Nudging im Coaching: Manipulieren Sie schon oder vertrauen Sie noch?
Nudging ist ein Trend aus dem Marketing, der auch in das Personalmanagement einzieht. Es verspricht schnelle Lösungen für komplexe Führungssituationen. Ein paar kleine Stupser, so genannte Nudges, hier. Ein paar kleine Stupser dort und schon machen Mitarbeiter, was sie sollen. Aber kann das funktionieren?

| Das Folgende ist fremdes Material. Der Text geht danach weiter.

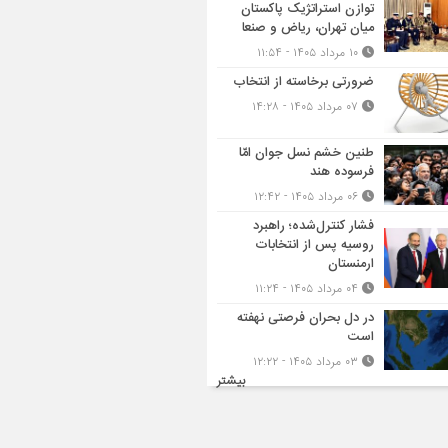
توازن استراتژیک پاکستان
میان تهران، ریاض و صنعا
۱۰ مرداد ۱۴۰۵ - ۱۱:۵۴
ضرورتی برخاسته از انتخاب
۰۷ مرداد ۱۴۰۵ - ۱۴:۲۸
طنین خشم نسل جوان امّا
فرسوده هند
۰۶ مرداد ۱۴۰۵ - ۱۲:۴۲
فشار کنترل‌شده؛ راهبرد
روسیه پس از انتخابات
ارمنستان
۰۴ مرداد ۱۴۰۵ - ۱۱:۲۴
در دل بحران فرصتی نهفته
است
۰۳ مرداد ۱۴۰۵ - ۱۲:۲۲
بیشتر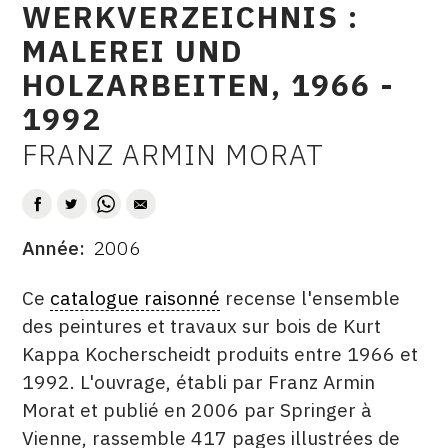
WERKVERZEICHNIS :
CONTACT
MALEREI UND
CGU
HOLZARBEITEN, 1966 -
CGV
1992
FRANZ ARMIN MORAT
AUTEUR
SUIVEZ-NOUS
INSTAGRAM
Année
2006
DATE
FACEBOOK
DESCRITPTION
Ce
catalogue raisonné
recense l'ensemble
TWITTER
des peintures et travaux sur bois de Kurt
Kappa Kocherscheidt produits entre 1966 et
PINTEREST
1992. L'ouvrage, établi par Franz Armin
Morat et publié en 2006 par Springer à
Vienne, rassemble 417 pages illustrées de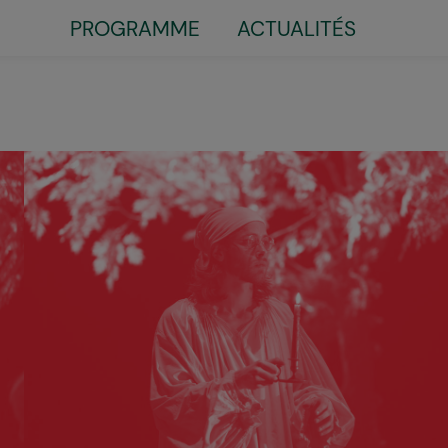
Little
PROGRAMME
ACTUALITÉS
top
menu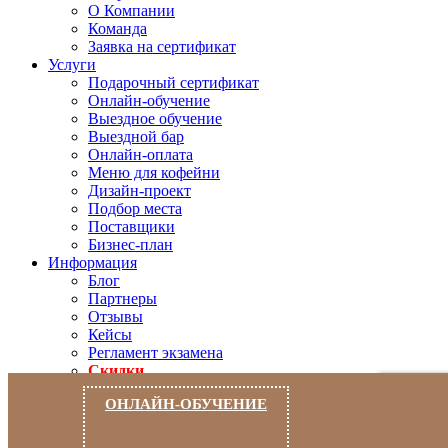
О Компании
Команда
Заявка на сертификат
Услуги
Подарочный сертификат
Онлайн-обучение
Выездное обучение
Выездной бар
Онлайн-оплата
Меню для кофейни
Дизайн-проект
Подбор места
Поставщики
Бизнес-план
Информация
Блог
Партнеры
Отзывы
Кейсы
Регламент экзамена
Скидки
8(800) 550 9193
ОНЛАЙН-ОБУЧЕНИЕ
Франшиза
Онлайн обучение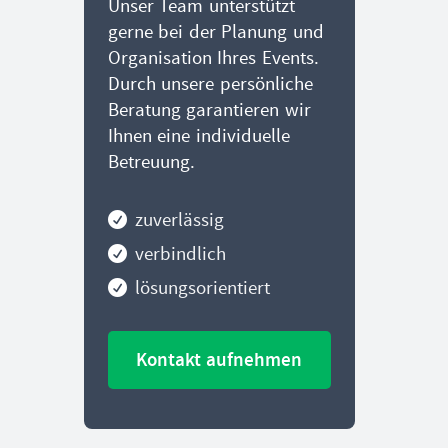
Unser Team unterstützt
gerne bei der Planung und
Organisation Ihres Events.
Durch unsere persönliche
Beratung garantieren wir
Ihnen eine individuelle
Betreuung.
zuverlässig
verbindlich
lösungsorientiert
Kontakt aufnehmen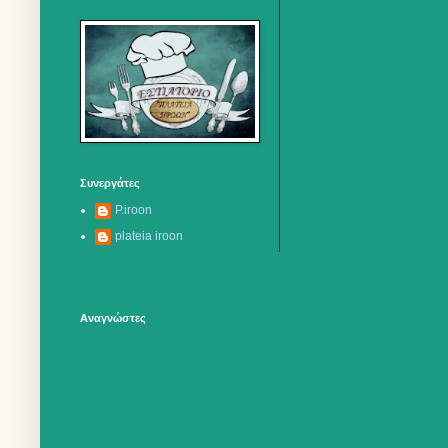
Συνεργάτες
P.iroon
plateia iroon
Αναγνώστες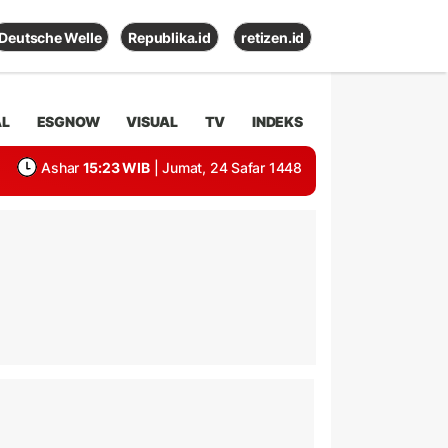
Deutsche Welle
Republika.id
retizen.id
AL
ESGNOW
VISUAL
TV
INDEKS
Ashar
15:23 WIB
| Jumat, 24 Safar 1448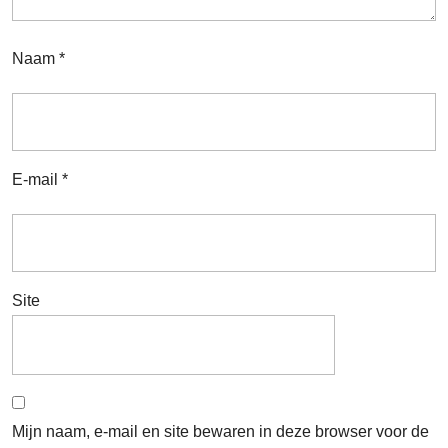
Naam
*
E-mail
*
Site
Mijn naam, e-mail en site bewaren in deze browser voor de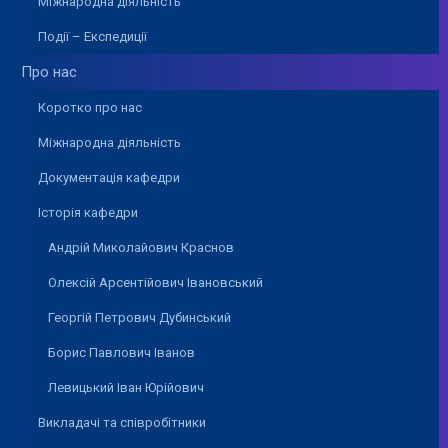
Міжнародна діяльність
Події – Експедиції
Про нас
Коротко про нас
Міжнародна діяльність
Документація кафедри
Історія кафедри
Андрій Миколайович Краснов
Олексій Арсентійович Івановський
Георгій Петрович Дубинський
Борис Павлович Іванов
Левицький Іван Юрійович
Викладачі та співробітники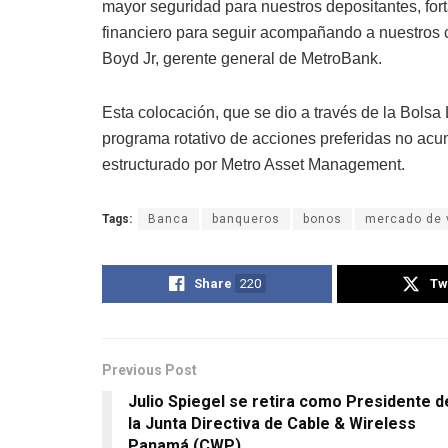
mayor seguridad para nuestros depositantes, for
financiero para seguir acompañando a nuestros cl
Boyd Jr, gerente general de MetroBank.
Esta colocación, que se dio a través de la Bolsa 
programa rotativo de acciones preferidas no acu
estructurado por Metro Asset Management.
Tags:
Banca
banqueros
bonos
mercado de 
Share
220
Tw
Previous Post
Julio Spiegel se retira como Presidente d
la Junta Directiva de Cable & Wireless
Panamá (CWP)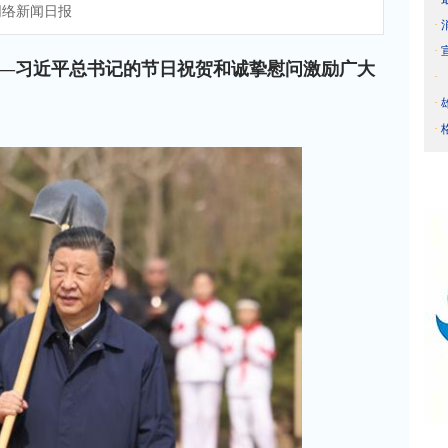
络新闻日报
·
·
—习近平总书记的节日祝贺和诚挚慰问激励广大
·
·
·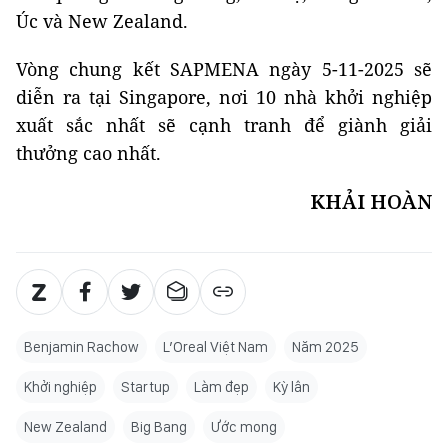
Úc và New Zealand.
Vòng chung kết SAPMENA ngày 5-11-2025 sẽ
diễn ra tại Singapore, nơi 10 nhà khởi nghiệp
xuất sắc nhất sẽ cạnh tranh để giành giải
thưởng cao nhất.
KHẢI HOÀN
Benjamin Rachow
L’Oreal Việt Nam
Năm 2025
Khởi nghiệp
Startup
Làm đẹp
Kỳ lân
New Zealand
Big Bang
Ước mong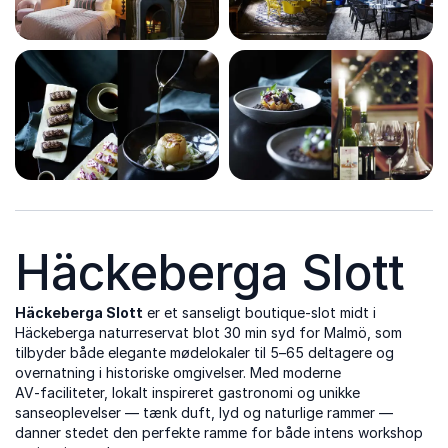
Häckeberga Slott
Häckeberga Slott
er et sanseligt boutique-slot midt i
Häckeberga naturreservat blot 30 min syd for Malmö, som
tilbyder både elegante mødelokaler til 5–65 deltagere og
overnatning i historiske omgivelser. Med moderne
AV‑faciliteter, lokalt inspireret gastronomi og unikke
sanseoplevelser — tænk duft, lyd og naturlige rammer —
danner stedet den perfekte ramme for både intens workshop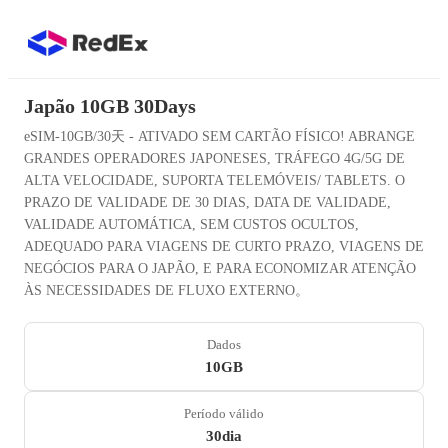
Japão 10GB 30Days
eSIM-10GB/30天 - ATIVADO SEM CARTÃO FÍSICO! ABRANGE
GRANDES OPERADORES JAPONESES, TRÁFEGO 4G/5G DE
ALTA VELOCIDADE, SUPORTA TELEMÓVEIS/ TABLETS. O
PRAZO DE VALIDADE DE 30 DIAS, DATA DE VALIDADE,
VALIDADE AUTOMÁTICA, SEM CUSTOS OCULTOS,
ADEQUADO PARA VIAGENS DE CURTO PRAZO, VIAGENS DE
NEGÓCIOS PARA O JAPÃO, E PARA ECONOMIZAR ATENÇÃO
ÀS NECESSIDADES DE FLUXO EXTERNO。
Dados
10GB
Período válido
30dia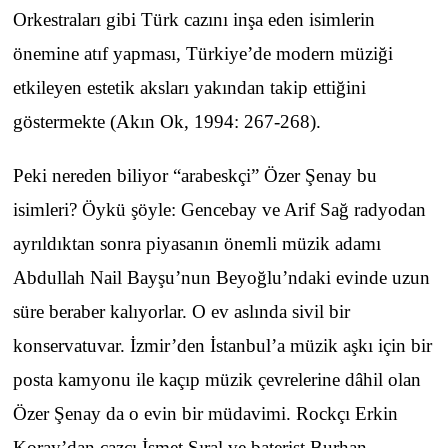
Orkestraları gibi Türk cazını inşa eden isimlerin
önemine atıf yapması, Türkiye’de modern müziği
etkileyen estetik aksları yakından takip ettiğini
göstermekte (Akın Ok, 1994: 267-268).
Peki nereden biliyor “arabeskçi” Özer Şenay bu
isimleri? Öykü şöyle: Gencebay ve Arif Sağ radyodan
ayrıldıktan sonra piyasanın önemli müzik adamı
Abdullah Nail Bayşu’nun Beyoğlu’ndaki evinde uzun
süre beraber kalıyorlar. O ev aslında sivil bir
konservatuvar. İzmir’den İstanbul’a müzik aşkı için bir
posta kamyonu ile kaçıp müzik çevrelerine dâhil olan
Özer Şenay da o evin bir müdavimi. Rockçı Erkin
Koray’dan cazcı İsmet Sıral ve baterist Burhan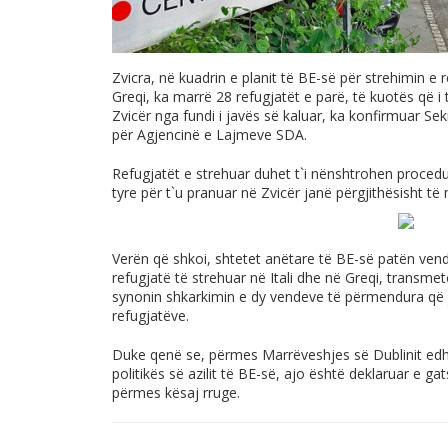
Zvicra, në kuadrin e planit të BE-së për strehimin 
Greqi, ka marrë 28 refugjatët e parë, të kuotës që i
Zvicër nga fundi i javës së kaluar, ka konfirmuar Se
për Agjencinë e Lajmeve SDA.
Refugjatët e strehuar duhet t`i nënshtrohen procedurë
tyre për t`u pranuar në Zvicër janë përgjithësisht të 
Verën që shkoi, shtetet anëtare të BE-së patën ven
refugjatë të strehuar në Itali dhe në Greqi, transme
synonin shkarkimin e dy vendeve të përmendura që j
refugjatëve.
Duke qenë se, përmes Marrëveshjes së Dublinit edhe
politikës së azilit të BE-së, ajo është deklaruar e 
përmes kësaj rruge.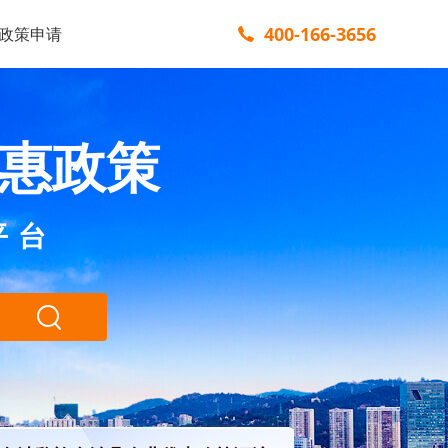
400-166-3656
政策申请
惠政策
平台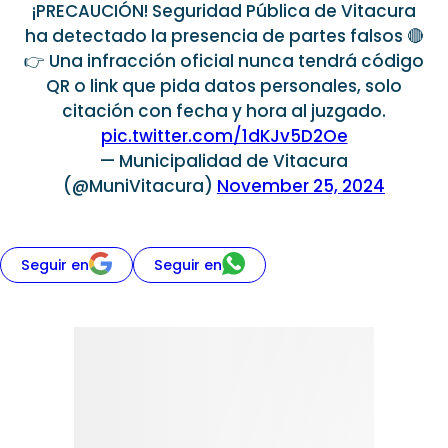
¡PRECAUCIÓN! Seguridad Pública de Vitacura
ha detectado la presencia de partes falsos 🔴
👉 Una infracción oficial nunca tendrá código
QR o link que pida datos personales, solo
citación con fecha y hora al juzgado.
pic.twitter.com/1dKJv5D2Oe
— Municipalidad de Vitacura
(@MuniVitacura)
November 25, 2024
Seguir en
Seguir en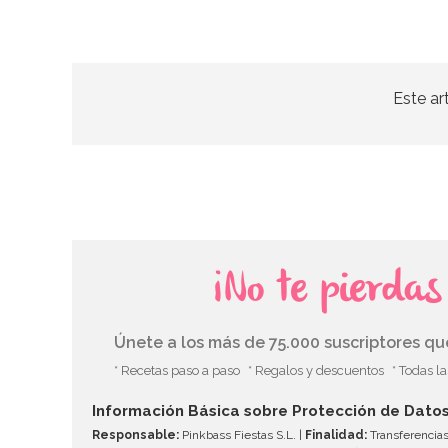
Este ar
¡No te pierda
Únete a los más de 75.000 suscriptores q
* Recetas paso a paso
* Regalos y descuentos
* Todas l
Información Básica sobre Protección de Dato
Responsable:
Pinkbass Fiestas S.L. |
Finalidad:
Transferencias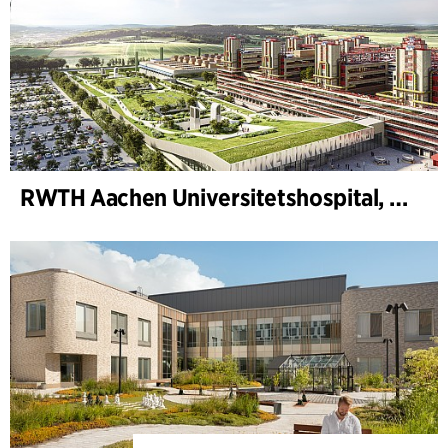
RWTH Aachen Universitetshospital, udvidelse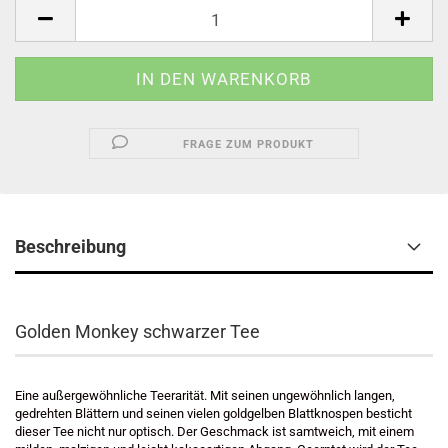
Stück
FRAGE ZUM PRODUKT
Beschreibung
Golden Monkey schwarzer Tee
Eine außergewöhnliche Teerarität. Mit seinen ungewöhnlich langen,
gedrehten Blättern und seinen vielen goldgelben Blattknospen besticht
dieser Tee nicht nur optisch. Der Geschmack ist samtweich, mit einem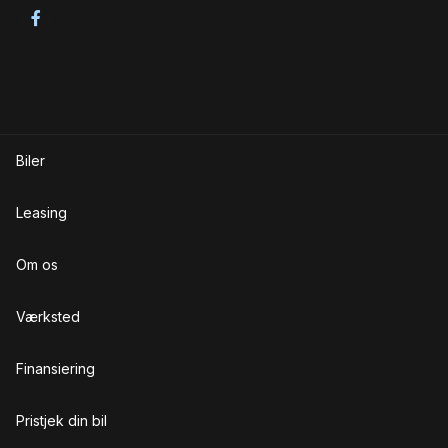
luftundervogn
læderindtræk
læderrat
lændestøtte (justerbar)
Biler
M
multifunktionsrat
Leasing
musikstreaming via Bluetooth
Om os
mørk loftbeklædning
Værksted
mørktonede ruder bag
N
Finansiering
navigation
Pristjek din bil
nøglefri adgang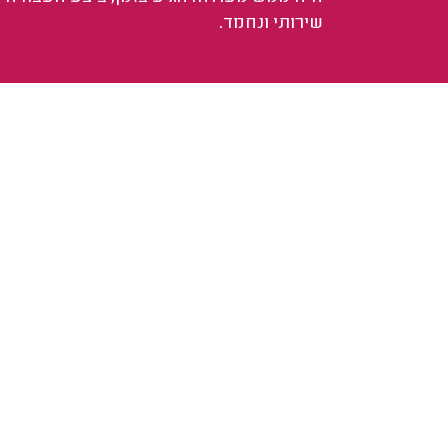
שירותי ונחמד.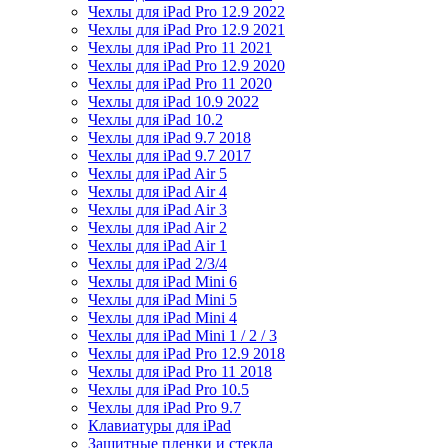
Чехлы для iPad Pro 12.9 2022
Чехлы для iPad Pro 12.9 2021
Чехлы для iPad Pro 11 2021
Чехлы для iPad Pro 12.9 2020
Чехлы для iPad Pro 11 2020
Чехлы для iPad 10.9 2022
Чехлы для iPad 10.2
Чехлы для iPad 9.7 2018
Чехлы для iPad 9.7 2017
Чехлы для iPad Air 5
Чехлы для iPad Air 4
Чехлы для iPad Air 3
Чехлы для iPad Air 2
Чехлы для iPad Air 1
Чехлы для iPad 2/3/4
Чехлы для iPad Mini 6
Чехлы для iPad Mini 5
Чехлы для iPad Mini 4
Чехлы для iPad Mini 1 / 2 / 3
Чехлы для iPad Pro 12.9 2018
Чехлы для iPad Pro 11 2018
Чехлы для iPad Pro 10.5
Чехлы для iPad Pro 9.7
Клавиатуры для iPad
Защитные пленки и стекла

Coachen mit Nudges? No way!
Über Kundenanrufe freue ich mich immer. Umso mehr, wenn es um eine konkrete Anfrage für ein Coaching geht – mein Steckenpferd. Doch es gibt auch die Sorte von Telefonaten, die mich aufhorchen lassen. Im konkreten Fall rief der Geschäftsführer eines schnell wachsenden Digitalunternehmens an.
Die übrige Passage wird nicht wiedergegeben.